→ CONSIGNES DE L'EXERCICE:
(a) Dans le texte sur les Pères Blancs à Sfax, reformulez sous forme de liste le paragraphe qui commence par « En septembre 2005, les Pères Blancs ». Conservez-en les faits essentiels.
(b) Reproduisez fidèlement le passage du texte sur les Pères Blancs à Sfax qui va de « Participer à la » à « Caire et à Rome. ».

→ TEXTE FOURNI:
★ ★ ★ ★

SFAX TUNISIE

Participer à la vie

En septembre 2005, les Pères Blancs ont ouvert une nouvelle communauté à Sfax, en Tunisie, pour être plus proches du peuple tunisien. L’équipe est composée d’Erik Bladt, Belge, de Pierre Songré, Burkinabé, et de Simon Gornah, Ghanéen. Erik, 66 ans, a une longue expérience de l’Algérie et de la Tunisie. Simon, 45 ans, a longtemps travaillé à Tunis pour la Caritas et pour l’Association tunisienne d’aide aux sourds (l’ATAS). Pierre, 36 ans, a commencé son ministère, après l’ordination, dans le diocèse du Sahara, en Algérie, avant d’aller avec Simon se perfectionner en arabe et en islamologie au Caire et à Rome.

Pierre Songré Image Erik Bladt
En septembre 2005,Pierre, Simon et Erik ont été envoyés à Sfax, Tunisie. Mme Kitty, Sfaxienne, descendante des familles italiennes et maltaises arrivées en Tunisie au XIXe s.,
est venue leur préparer des fruits de mer.

Il nous fallait d’abord entrer dans la vie de la communauté chrétienne de Sfax dont Pierre fut nommé curé. Erik est notre économe et moi, j’ai été nommé responsable de l’équipe. Tous trois, nous attachons beaucoup d’importance à vivre au cœur de notre communauté chrétienne. Elle est formée de deux équipes de religieuses (Petites Sœurs de Jésus et Filles de la Charité de saint Vincent de Paul), d’une centaine de jeunes subsahariens chrétiens étudiant à l’université, de quelques personnes chrétiennes mariées en Tunisie et d’un nombre restreint d’anciens Sfaxiens d’origine européenne. Dans la ligne de nos prédécesseurs, la porte de notre maison est largement ouverte aux Tunisiens pour l’échange et la rencontre. Tout ceci exige une connaissance de la langue et de la culture arabo-musulmane et des capacités pour l’écoute et de dialogue, parfois en français mais aussi souvent en arabe tunisien.

Pierre le curé paroissiens originaires des pays sub-sahariens
Pierre est le curé d’une paroisse formée majoritairement d’étudiants chrétiens de l’Université de Sfax, originaires de l’Afrique sub-saharienne.

Sfax en TunisieImageEn termes de temps et d’énergie, notre équipe père blanc (en Tunisie, on n’emploie pas le mot ‘missionnaire’ et le mot ‘Afrique’ désigne souvent la partie du continent au sud du Sahara), se donne sans compter pour l’accompagnement des jeunes chrétiens qui étudient à l’Université de Sfax. Ils viennent d’une vingtaine de pays de l’Afrique subsaharienne, du Burkina, du Gabon, de l’un et l’autre Congo, du Burundi, etc. Ils viennent plutôt des pays francophones d’Afrique. L’Église diocésaine a reconnu leur association sous le nom de JCAT (à prononcer j-catte) : Jeunesse chrétienne africaine en Tunisie. On peut dire que dans les principales villes de Tunisie, la JCAT est la face la plus visible de l’Église. C’est en tout cas le cas à Sfax, ville carrefour des centres universitaires du sud de la Tunisie. Nous nous efforçons d’assurer l’animation et la coordination entre étudiants pour une meilleure intégration dans l’Église et dans la société tunisienne.

★ ★ ★ ★

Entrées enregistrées
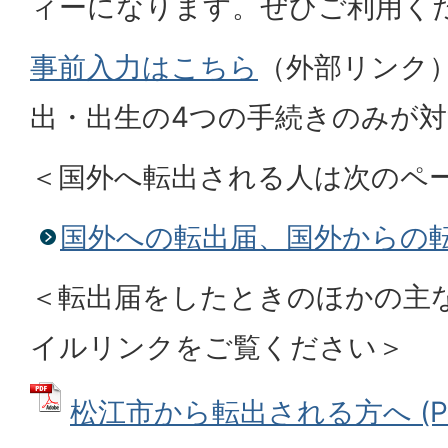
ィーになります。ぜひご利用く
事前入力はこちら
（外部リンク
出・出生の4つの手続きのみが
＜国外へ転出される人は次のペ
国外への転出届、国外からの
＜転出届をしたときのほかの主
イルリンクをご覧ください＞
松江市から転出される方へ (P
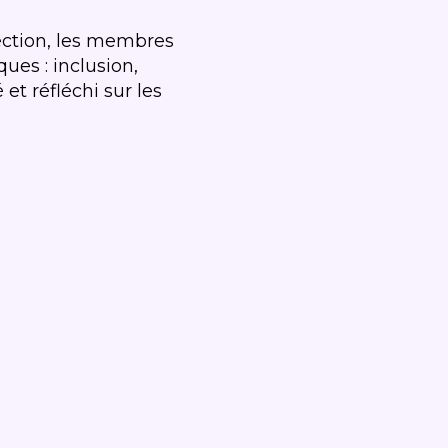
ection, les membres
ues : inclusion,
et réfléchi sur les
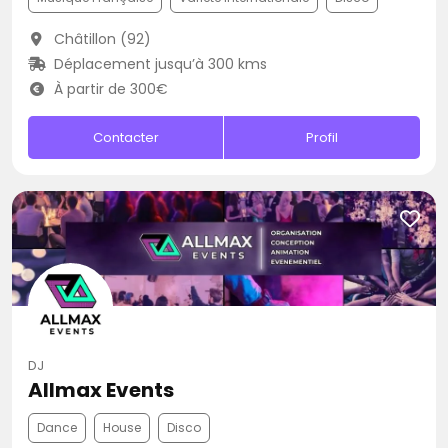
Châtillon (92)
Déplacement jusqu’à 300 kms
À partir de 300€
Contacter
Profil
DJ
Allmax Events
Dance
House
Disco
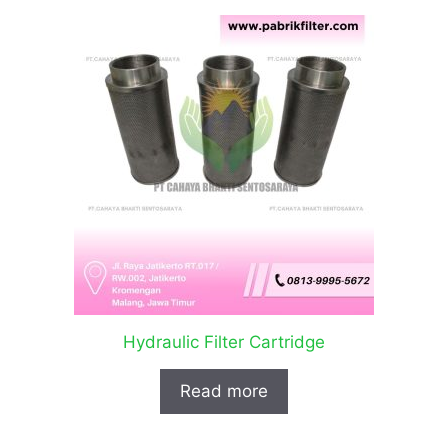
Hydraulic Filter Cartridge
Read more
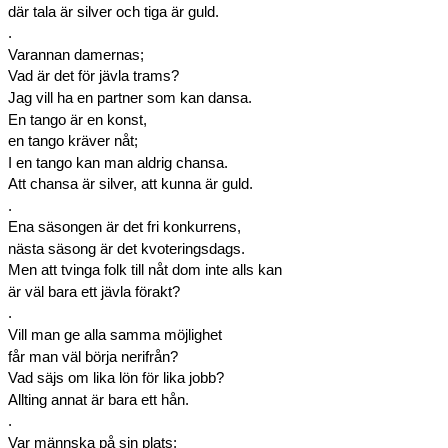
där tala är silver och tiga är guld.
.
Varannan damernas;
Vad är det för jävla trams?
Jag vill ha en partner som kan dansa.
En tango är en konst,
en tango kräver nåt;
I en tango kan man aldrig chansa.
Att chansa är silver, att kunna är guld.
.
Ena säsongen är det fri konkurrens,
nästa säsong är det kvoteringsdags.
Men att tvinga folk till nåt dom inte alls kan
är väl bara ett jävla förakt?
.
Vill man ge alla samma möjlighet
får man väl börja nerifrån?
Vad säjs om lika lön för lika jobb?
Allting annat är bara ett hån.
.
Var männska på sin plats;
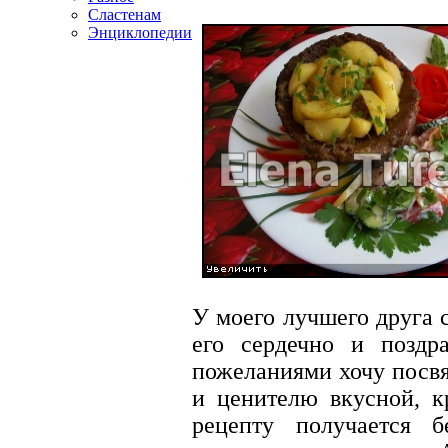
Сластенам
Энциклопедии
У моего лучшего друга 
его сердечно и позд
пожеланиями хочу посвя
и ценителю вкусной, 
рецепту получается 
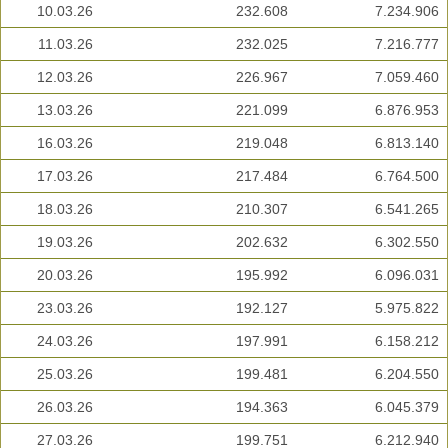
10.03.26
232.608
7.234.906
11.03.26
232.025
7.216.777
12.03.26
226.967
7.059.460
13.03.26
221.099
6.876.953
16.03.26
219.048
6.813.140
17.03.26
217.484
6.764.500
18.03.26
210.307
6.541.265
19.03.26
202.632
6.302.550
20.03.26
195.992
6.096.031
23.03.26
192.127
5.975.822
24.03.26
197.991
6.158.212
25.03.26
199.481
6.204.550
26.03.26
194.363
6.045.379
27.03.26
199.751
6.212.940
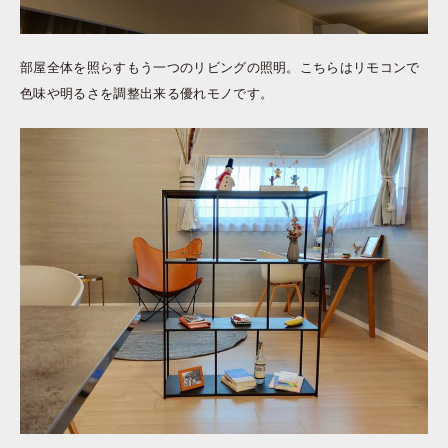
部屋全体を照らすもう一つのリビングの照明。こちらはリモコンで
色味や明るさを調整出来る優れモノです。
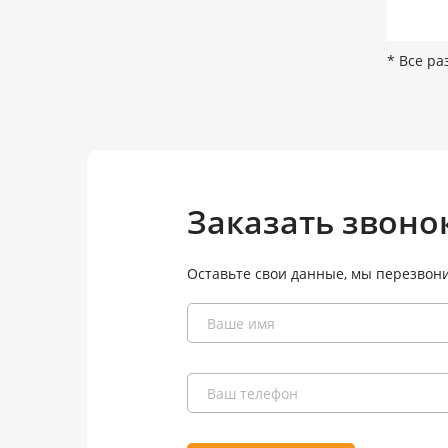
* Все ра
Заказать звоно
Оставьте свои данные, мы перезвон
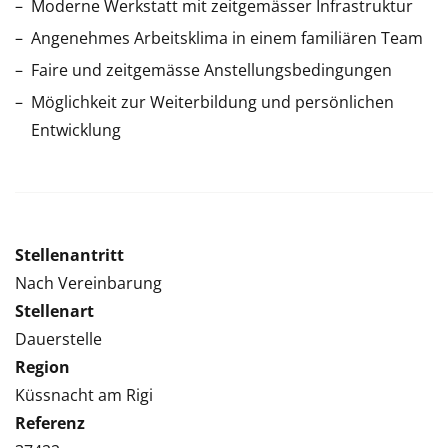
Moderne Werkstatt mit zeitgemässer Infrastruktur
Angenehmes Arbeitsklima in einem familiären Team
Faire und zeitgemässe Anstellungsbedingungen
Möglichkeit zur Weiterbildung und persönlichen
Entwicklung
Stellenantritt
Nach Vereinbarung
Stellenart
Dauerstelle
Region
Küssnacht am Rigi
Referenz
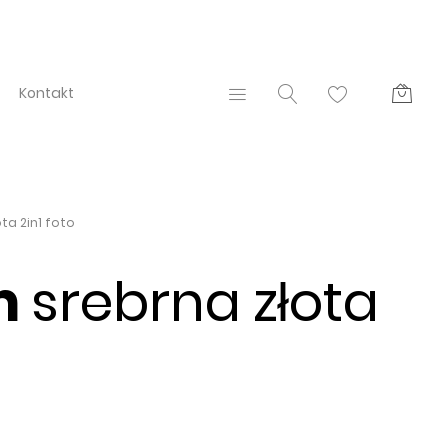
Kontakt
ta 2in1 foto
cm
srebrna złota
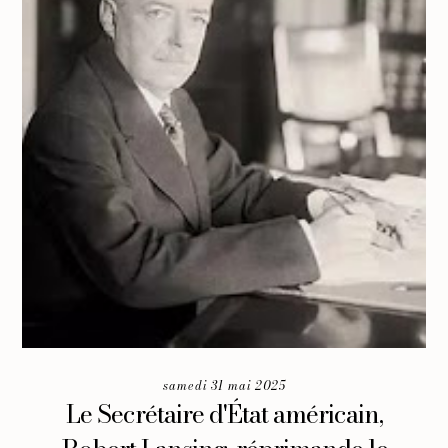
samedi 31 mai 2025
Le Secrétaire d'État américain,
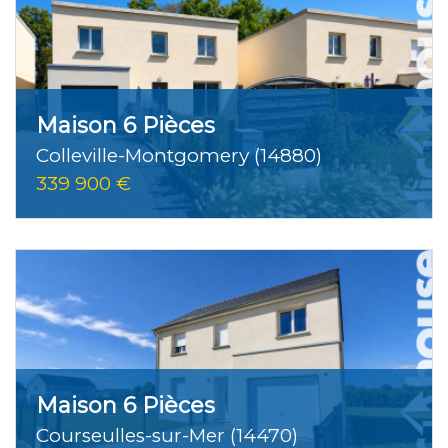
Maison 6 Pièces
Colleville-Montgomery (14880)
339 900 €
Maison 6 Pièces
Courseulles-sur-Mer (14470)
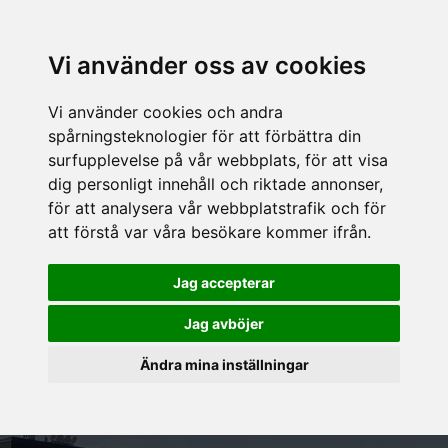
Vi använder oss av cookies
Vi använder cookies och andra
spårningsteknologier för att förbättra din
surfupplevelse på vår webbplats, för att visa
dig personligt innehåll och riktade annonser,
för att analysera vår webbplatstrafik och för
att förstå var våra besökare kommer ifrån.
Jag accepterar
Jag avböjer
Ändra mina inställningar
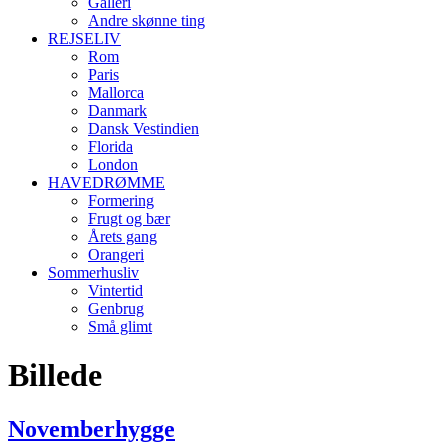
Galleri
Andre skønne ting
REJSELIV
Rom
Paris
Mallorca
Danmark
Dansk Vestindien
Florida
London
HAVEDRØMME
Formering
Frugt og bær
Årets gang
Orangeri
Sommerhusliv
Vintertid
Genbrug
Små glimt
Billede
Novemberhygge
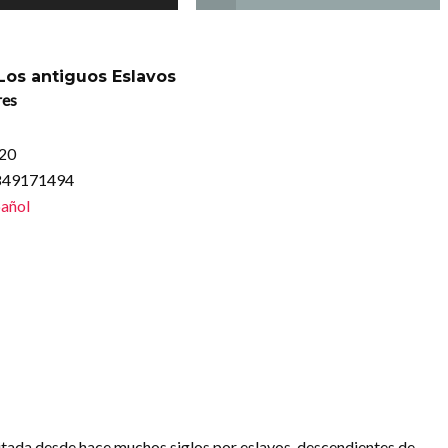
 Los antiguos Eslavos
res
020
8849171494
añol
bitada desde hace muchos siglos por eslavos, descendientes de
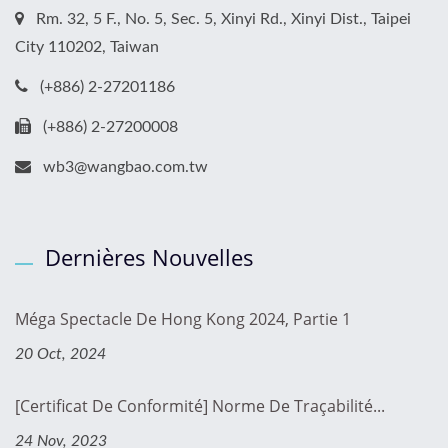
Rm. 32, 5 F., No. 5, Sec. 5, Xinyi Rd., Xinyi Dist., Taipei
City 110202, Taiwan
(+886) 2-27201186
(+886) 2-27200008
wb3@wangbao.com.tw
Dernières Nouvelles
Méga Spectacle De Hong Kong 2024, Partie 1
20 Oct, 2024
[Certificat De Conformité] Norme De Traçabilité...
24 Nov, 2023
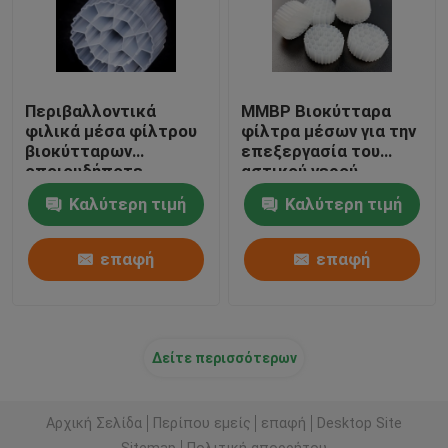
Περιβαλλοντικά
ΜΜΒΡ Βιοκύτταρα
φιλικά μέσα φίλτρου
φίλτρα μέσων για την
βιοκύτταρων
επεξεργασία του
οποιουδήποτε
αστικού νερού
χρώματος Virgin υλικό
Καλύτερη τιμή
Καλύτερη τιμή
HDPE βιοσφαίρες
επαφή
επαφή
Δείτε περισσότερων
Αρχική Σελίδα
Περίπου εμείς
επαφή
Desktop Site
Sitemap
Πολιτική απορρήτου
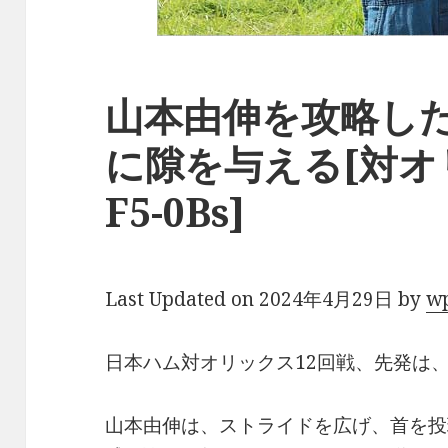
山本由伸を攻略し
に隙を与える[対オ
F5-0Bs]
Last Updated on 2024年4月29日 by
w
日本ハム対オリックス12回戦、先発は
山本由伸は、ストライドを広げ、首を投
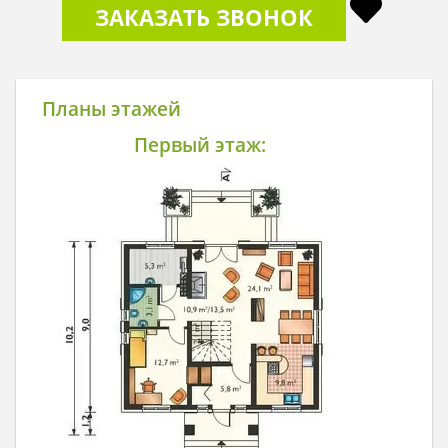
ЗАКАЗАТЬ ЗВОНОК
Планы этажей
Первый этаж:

★ ★ ★ ★

→ RÉSULTATS DE L'EXERCICE:
(a)
- En septembre 2005, les Pères Blancs ouvrent une nouvelle communauté à Sfax, en Tunisie, pour être plus proches du peuple tunisien.
- Erik Bladt, Belge, 66 ans, a une longue expérience de l'Algérie et de la Tunisie.
- Simon Gornah, Ghanéen, 45 ans, a longtemps travaillé à Tunis pour la Caritas et pour l'Association tunisienne d'aide aux sourds (ATAS).
- Pierre Songré, Burkinabé, 36 ans, a commencé son ministère après l'ordination dans le diocèse du Sahara, en Algérie. Il est ensuite allé avec Simon se perfectionner en arabe et en islamologie au Caire et à Rome.

(b)
Participer à la vie

En septembre 2005, les Pères Blancs ont ouvert une nouvelle communauté à Sfax, en Tunisie, pour être plus proches du peuple tunisien. L’équipe est composée d’Erik Bladt, Belge, de Pierre Songré, Burkinabé, et de Simon Gornah, Ghanéen. Erik, 66 ans, a une longue expérience de l’Algérie et de la Tunisie. Simon, 45 ans, a longtemps travaillé à Tunis pour la Caritas et pour l’Association tunisienne d’aide aux sourds (l’ATAS). Pierre, 36 ans, a commencé son ministère, après l’ordination, dans le diocèse du Sahara, en Algérie, avant d’aller avec Simon se perfectionner en arabe et en islamologie au Caire et à Rome.